Clarissa Medeiros Cardoso, advogada

O Estatuto do Torcedor dispõe que o torcedor tem direito à segurança nos estádios e afirma que é da entidade esportiva a responsabilidade de fornecê-la, devendo esta solicitar ao poder público competente a presença de agentes públicos de segurança responsáveis pela segurança dos torcedores dentro e fora dos estádios. É nítida a relação de consumo estabelecida entre o torcedor e o time promotor da partida, sendo que qualquer dano sofrido pelo torcedor deverá ser indenizado pelo promotor, independentemente de a segurança ter sido feita pela Polícia Militar ou por empresa privada. Sobre este último ponto reside a discussão da legalidade da utilização da PM nos jogos, autorizada pelo estatuto.

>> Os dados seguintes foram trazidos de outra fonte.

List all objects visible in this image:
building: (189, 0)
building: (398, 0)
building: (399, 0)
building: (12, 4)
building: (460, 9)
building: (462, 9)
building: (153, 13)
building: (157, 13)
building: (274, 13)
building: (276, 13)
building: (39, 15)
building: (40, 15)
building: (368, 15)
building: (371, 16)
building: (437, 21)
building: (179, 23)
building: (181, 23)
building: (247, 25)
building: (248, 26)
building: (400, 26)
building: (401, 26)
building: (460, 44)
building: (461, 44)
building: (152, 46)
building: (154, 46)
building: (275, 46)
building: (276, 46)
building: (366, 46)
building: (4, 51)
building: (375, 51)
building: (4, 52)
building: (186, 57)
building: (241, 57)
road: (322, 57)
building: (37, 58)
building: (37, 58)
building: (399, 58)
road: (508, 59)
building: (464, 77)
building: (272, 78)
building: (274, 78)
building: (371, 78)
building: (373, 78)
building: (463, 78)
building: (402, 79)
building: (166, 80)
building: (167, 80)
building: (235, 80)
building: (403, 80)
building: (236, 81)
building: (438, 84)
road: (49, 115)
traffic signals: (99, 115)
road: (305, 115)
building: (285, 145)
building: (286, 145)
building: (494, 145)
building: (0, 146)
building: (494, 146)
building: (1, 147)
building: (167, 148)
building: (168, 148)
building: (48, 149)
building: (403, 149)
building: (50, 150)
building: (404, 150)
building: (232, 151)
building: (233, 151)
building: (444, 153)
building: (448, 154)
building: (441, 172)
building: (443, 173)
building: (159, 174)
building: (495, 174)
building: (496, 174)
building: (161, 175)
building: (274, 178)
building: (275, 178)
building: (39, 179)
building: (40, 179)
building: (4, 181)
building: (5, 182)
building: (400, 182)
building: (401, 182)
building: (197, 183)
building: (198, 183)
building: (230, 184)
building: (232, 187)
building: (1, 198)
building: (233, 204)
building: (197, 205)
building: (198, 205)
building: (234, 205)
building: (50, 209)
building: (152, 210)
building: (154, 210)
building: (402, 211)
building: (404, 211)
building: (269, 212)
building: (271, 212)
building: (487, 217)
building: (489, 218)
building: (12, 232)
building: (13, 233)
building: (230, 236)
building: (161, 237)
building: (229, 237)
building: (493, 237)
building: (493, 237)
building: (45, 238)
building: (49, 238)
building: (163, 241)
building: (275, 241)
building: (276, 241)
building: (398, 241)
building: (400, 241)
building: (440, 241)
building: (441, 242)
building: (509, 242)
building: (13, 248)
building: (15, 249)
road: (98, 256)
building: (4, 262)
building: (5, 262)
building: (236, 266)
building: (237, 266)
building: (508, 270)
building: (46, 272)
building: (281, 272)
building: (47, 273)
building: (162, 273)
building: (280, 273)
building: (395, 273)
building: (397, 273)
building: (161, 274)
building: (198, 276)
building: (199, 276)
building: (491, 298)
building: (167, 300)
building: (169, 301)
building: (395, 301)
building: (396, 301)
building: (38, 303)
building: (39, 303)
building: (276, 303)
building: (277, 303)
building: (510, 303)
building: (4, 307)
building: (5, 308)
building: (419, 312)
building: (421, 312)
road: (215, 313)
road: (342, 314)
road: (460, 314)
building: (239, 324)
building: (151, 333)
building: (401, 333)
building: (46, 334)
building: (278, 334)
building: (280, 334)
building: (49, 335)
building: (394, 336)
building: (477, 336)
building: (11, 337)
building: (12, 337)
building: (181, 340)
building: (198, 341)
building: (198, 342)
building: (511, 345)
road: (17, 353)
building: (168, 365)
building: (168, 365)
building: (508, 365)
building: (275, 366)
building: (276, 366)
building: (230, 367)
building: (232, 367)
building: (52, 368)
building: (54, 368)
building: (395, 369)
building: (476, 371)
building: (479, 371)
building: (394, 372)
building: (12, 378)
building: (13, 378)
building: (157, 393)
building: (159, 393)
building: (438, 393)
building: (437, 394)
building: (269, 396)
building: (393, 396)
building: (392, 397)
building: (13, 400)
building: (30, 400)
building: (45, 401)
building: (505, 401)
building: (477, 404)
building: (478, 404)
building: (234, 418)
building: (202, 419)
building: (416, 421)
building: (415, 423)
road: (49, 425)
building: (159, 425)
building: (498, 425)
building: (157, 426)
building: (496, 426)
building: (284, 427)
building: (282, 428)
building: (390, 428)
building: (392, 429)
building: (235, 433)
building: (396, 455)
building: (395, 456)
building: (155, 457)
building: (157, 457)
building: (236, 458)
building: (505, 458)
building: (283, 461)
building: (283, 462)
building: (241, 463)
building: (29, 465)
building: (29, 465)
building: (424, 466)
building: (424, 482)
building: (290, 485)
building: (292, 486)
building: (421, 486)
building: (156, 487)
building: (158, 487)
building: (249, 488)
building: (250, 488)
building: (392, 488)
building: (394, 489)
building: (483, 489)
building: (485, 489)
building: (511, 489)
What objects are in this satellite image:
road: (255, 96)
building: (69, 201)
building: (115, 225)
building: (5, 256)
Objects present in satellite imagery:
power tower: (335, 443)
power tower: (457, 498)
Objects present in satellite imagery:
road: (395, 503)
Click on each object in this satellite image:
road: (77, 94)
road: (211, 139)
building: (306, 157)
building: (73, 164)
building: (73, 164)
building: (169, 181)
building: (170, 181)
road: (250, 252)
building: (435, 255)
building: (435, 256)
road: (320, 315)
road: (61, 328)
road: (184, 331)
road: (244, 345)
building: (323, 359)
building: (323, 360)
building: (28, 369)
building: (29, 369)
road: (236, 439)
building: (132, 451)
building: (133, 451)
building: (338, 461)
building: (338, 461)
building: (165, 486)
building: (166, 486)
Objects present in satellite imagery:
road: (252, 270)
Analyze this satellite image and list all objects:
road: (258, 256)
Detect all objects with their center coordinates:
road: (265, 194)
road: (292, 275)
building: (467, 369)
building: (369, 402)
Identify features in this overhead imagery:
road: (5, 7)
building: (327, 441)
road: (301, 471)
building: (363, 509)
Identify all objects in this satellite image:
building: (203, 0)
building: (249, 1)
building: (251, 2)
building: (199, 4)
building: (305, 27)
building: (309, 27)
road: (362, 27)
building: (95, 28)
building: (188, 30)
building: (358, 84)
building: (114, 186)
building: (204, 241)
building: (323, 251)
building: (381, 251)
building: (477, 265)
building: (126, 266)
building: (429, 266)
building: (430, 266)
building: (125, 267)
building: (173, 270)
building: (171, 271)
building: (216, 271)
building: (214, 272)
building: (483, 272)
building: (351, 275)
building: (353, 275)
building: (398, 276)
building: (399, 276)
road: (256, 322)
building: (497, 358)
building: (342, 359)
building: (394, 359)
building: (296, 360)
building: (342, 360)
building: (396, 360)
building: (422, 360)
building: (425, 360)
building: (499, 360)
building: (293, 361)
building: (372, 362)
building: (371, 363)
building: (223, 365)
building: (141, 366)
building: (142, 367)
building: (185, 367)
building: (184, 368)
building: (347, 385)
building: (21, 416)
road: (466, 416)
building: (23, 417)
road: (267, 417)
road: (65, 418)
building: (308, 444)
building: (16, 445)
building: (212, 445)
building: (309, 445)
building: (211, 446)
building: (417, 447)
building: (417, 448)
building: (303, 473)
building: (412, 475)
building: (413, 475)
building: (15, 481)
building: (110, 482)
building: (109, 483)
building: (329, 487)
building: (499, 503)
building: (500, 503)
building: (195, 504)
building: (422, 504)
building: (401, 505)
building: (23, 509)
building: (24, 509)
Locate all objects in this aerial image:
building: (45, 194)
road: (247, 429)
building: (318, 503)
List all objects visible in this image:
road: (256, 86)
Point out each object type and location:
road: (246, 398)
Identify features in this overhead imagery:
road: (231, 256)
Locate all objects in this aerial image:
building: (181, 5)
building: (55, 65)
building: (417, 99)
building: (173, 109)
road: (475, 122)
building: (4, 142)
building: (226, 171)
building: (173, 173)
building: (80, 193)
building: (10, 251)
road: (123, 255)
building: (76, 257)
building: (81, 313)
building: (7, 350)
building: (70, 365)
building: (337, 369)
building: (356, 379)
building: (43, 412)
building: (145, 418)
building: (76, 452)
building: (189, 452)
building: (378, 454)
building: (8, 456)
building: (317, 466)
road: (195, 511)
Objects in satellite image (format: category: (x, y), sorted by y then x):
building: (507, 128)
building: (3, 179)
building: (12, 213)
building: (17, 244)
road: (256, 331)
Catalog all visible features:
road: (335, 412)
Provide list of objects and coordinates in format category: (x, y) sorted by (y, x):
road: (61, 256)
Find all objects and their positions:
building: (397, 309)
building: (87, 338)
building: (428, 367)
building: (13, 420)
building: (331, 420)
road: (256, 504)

Segundo a Lei Estadual 7.541/88, entidades privadas poderão solicitar ao Estado serviço de segurança em eventos particulares, mediante pagamento de taxa. Em que pese o embasamento legal para tal cobrança, o time paga aos cofres públicos míseros R$ 9,36 por hora trabalhada do policial, arrecadando numa partida cerca de R$ 22.464,00, à custa da redução da segurança coletiva! A discussão não existiria se uma das principais queixas da PM não fosse a insuficiência de efetivo. Como justificar o uso de efetivo militar para evento particular quando não há policiais suficientes para a coletividade?

Ressalta-se que a ação civil pública do Ministério Público de SC não pede a proibição da PM nos estádios, mas o fim do desvio de função, entendendo que a taxa não converte a atividade pública em privada, censurando sua atuação para a segurança de árbitros, revista de torcedores, entre outras funções que competem à segurança privada, cabendo à PM apenas a supervisão. Aliás, esse modus operandi é exigência do regulamento de segurança da Fifa para a Copa.